Is it an Uzi or a Timberwolf?

golden gunand do you really care?

That’s a question I’ve been mulling over the last week or so.  I read an article in a fiction-writing how-to book a while ago, and they emphasized the need for specificity when writing descriptions.

The example they used was

The trees were green.

They suggested that a better way to write that, so it really paints a proper picture in the reader’s mind, is to use specifics.

The leaves of the maples were emerald.

Which is good advice, up to a point.  Anything that helps create a scene inside the reader’s mind is better than flat cliches that have lost all meaning through overuse, or general words that mean nothing in particular.

But I hit a mental bump on this one, when I thought about some of the stories I write, and you, my readers who read them.

For instance:

Harriet picked up the automatic rifle and checked that it was loaded.

That’s a fine, active-voice description of action.  But if I was to be even more specific, I would write something like:

Harriet hoisted the 2B-A-40 to her hip, checked the box,
slapped it back and raised the stock to her shoulder.

If you came across that paragraph cold, would you even understand it?

Please be clear:  I’m not saying you’re stupid if you don’t.  But the vast majority (something like 96%) of you are:

1)      Women

2)      With kids

3)      With some college education, and

4)      Around 25 years old and up.

That’s a very specific range of people, and generally, you’re not interested in the types of semi-automatic assault weapons available on the market, or that the ammunition they fire are rounds, not bullets, and the rounds go into a box, not a magazine.

Do you know what the difference is between an AK-47 and an Armtech C30R?  (One’s Russian, the other is Australian-made.)

When the heroine picks up a hand-gun to shoot the monster, do you care that it is a SIG Pro semi-automatic pistol, or a Walther P99?  Or do you only care that the heroine stops the bad guys by shooting at them?

On the other hand, if you were guys, young, and single, then the chances are very good that you would care intensely about whether the hero (unlikely to be a heroine) is pointing an Uzi or a Timberwolf* at the bad guys.  You’d also give a damn about the type of ammunition being used, the type of scope (if any), whether the gun had been modified or tailored in any way and anything else about the weapons that the author cared to give.

So how out to lunch am I?  Does peppering the story with specific details about firearms make the story come alive for you, or do you gloss over the details, think “gun” and move on?

I’d really like to know.

_______

[*An Uzi is a sub-machine gun, generally.  The Timberwolf is a Canadian-made sniper rifle, and considered to be one of the best in the world.]

6 thoughts on “Is it an Uzi or a Timberwolf?”

  1. ReadToLive/LiveToRead

    As former military, I like a bit more specificity.
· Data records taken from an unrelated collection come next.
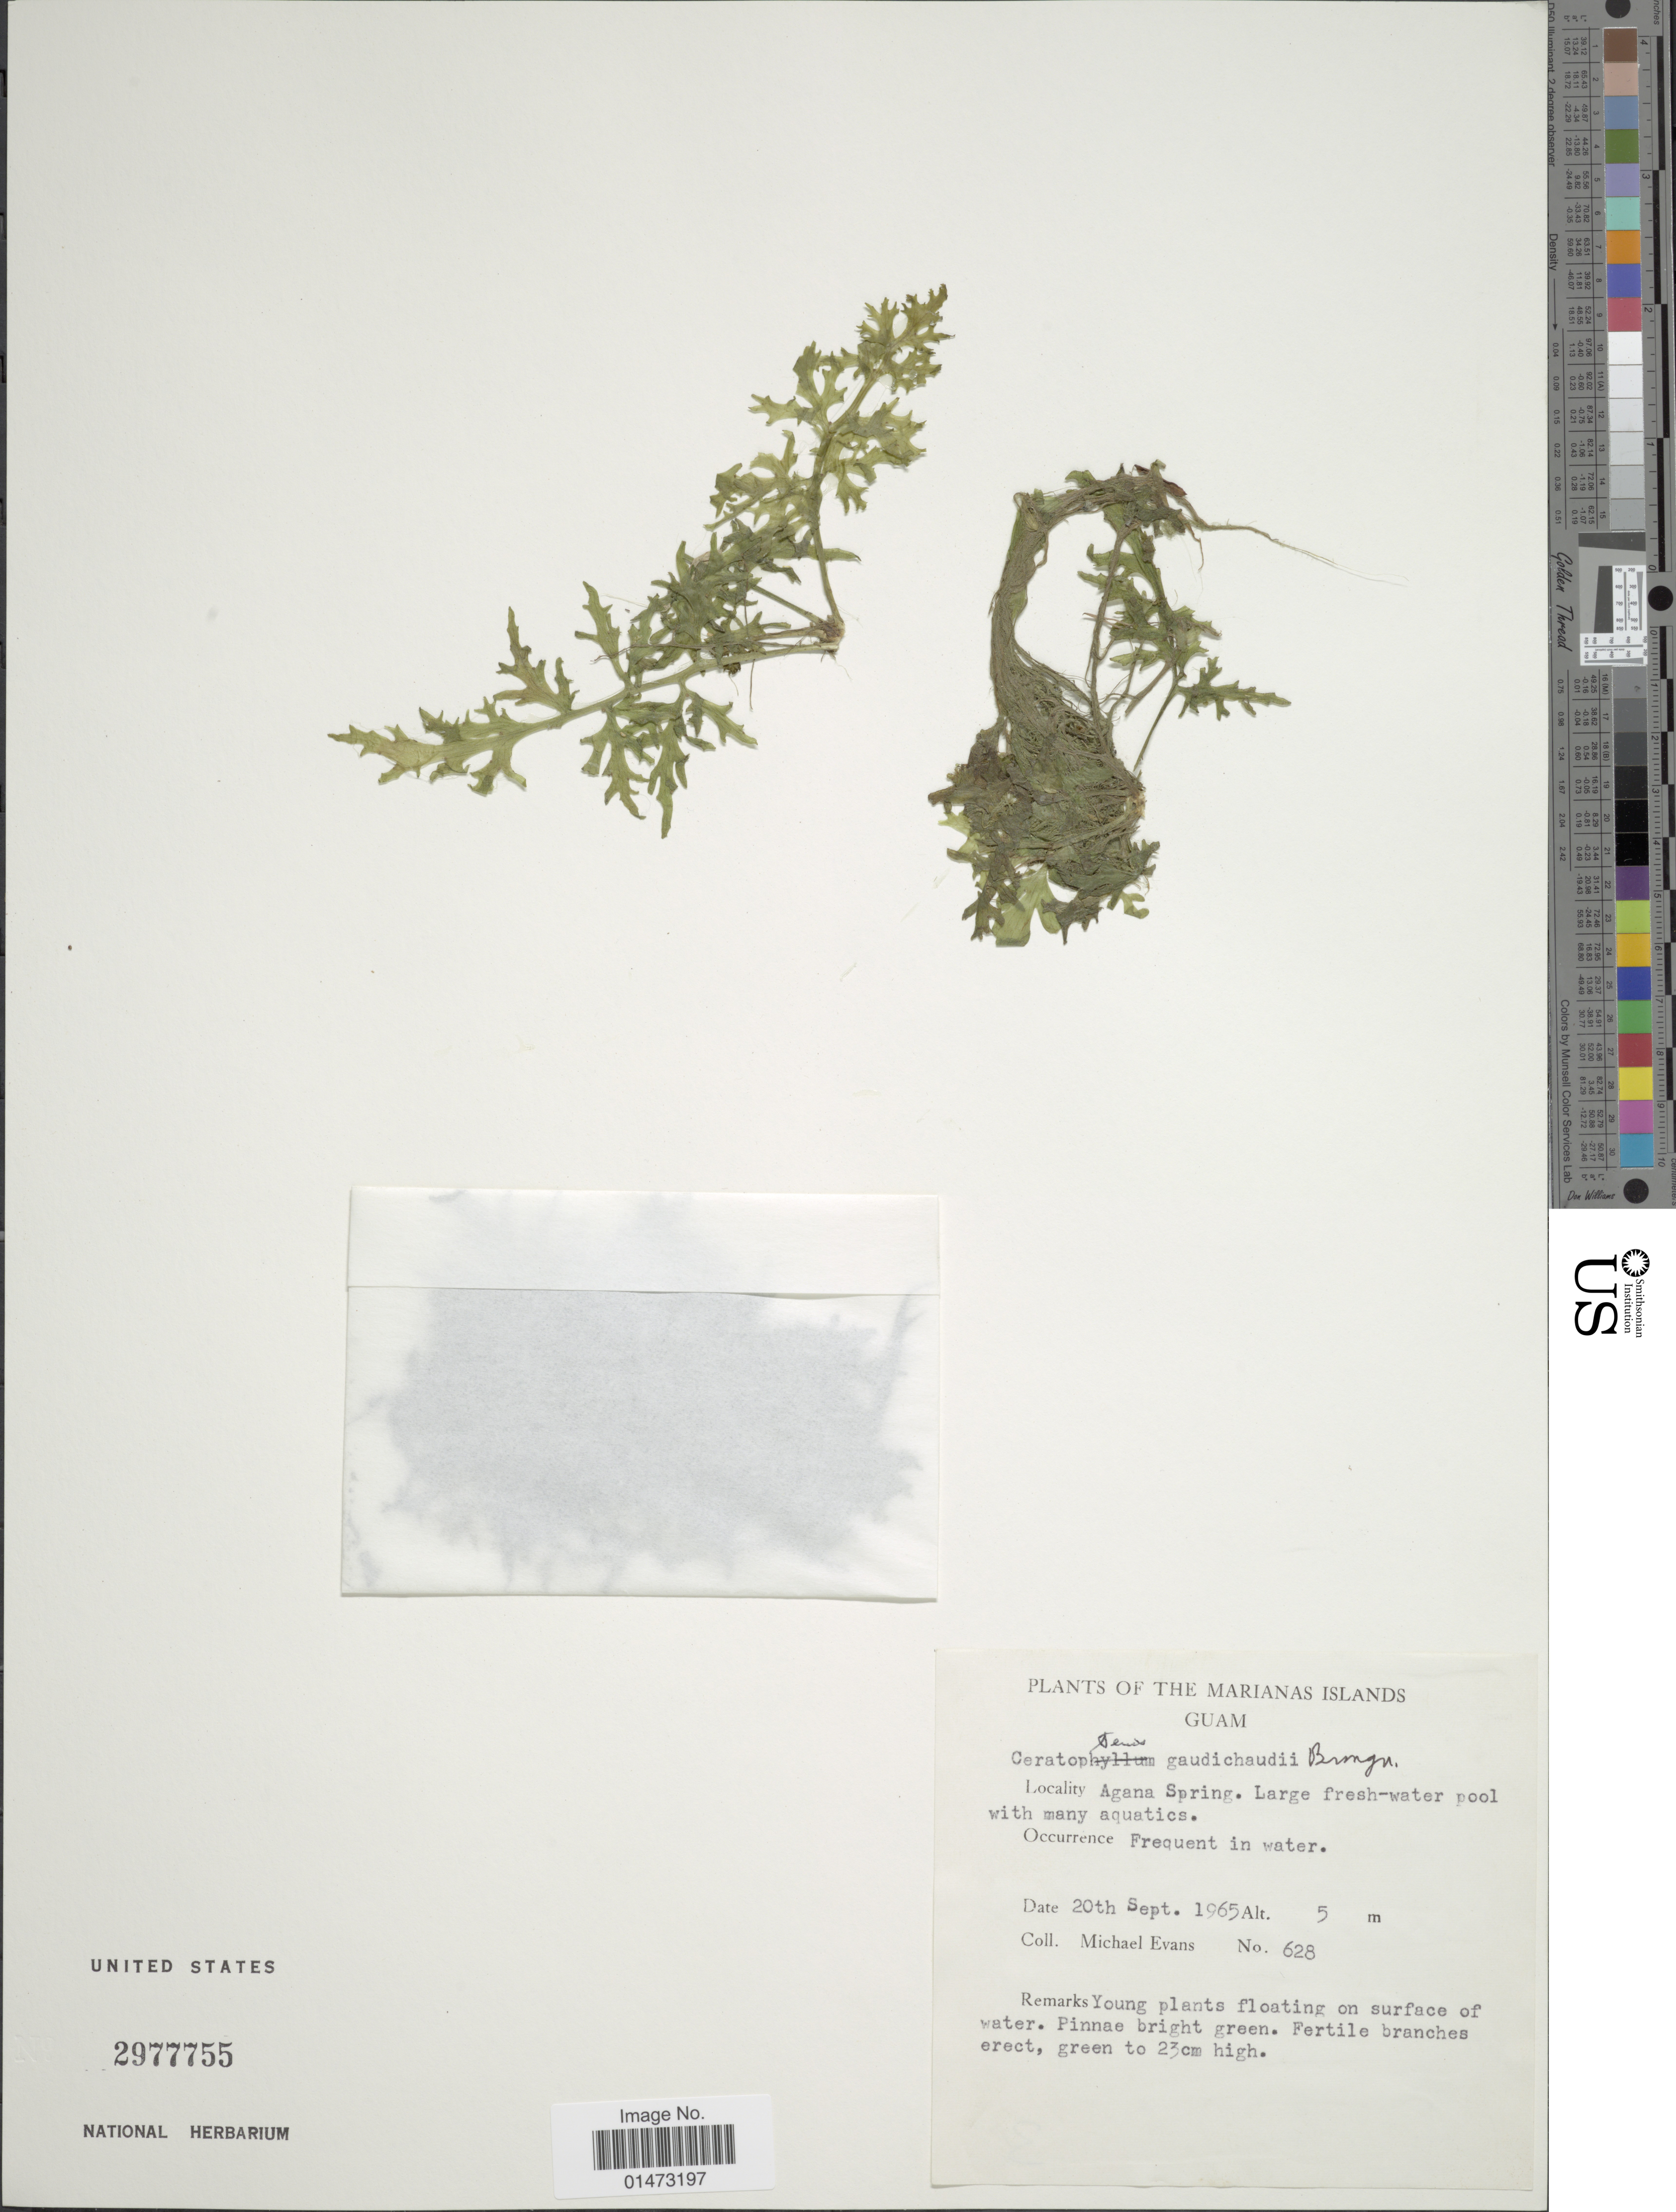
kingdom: Plantae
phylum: Tracheophyta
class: Polypodiopsida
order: Polypodiales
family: Pteridaceae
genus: Ceratopteris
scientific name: Ceratopteris gaudichaudii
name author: Brongn.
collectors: M. Evans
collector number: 628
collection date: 1965-09-20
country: Guam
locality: Marianas Islands. Agana Spring. Large fresh-water pool with many aquatics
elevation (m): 5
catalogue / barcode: US 2977755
For some women reading in one of your books that it is a round and not a bullet might be the closest to an education on weapons that they will ever get.

    1. Thanks for the feedback. I would hope that readers read my books for entertainment, not education! I’m not an expert (on anything but writing fiction), and have to come by my knowledge the normal way — research. I expect that my readers are smart enough to consult sources that ARE experts when they feel they lack education…on any subject.

  2. Thank you for asking this question! I read erotica for the details of characters and their relationships, not their handguns or rifles. Overuse of details weight a story down and I tend to loose interest when I have to trudge through too much!

    1. Thanks for the feedback, Pamela — yours seems to be the consensus opinion, too. Although I don’t write erotica, the sentiment is the same for romance, I suspect.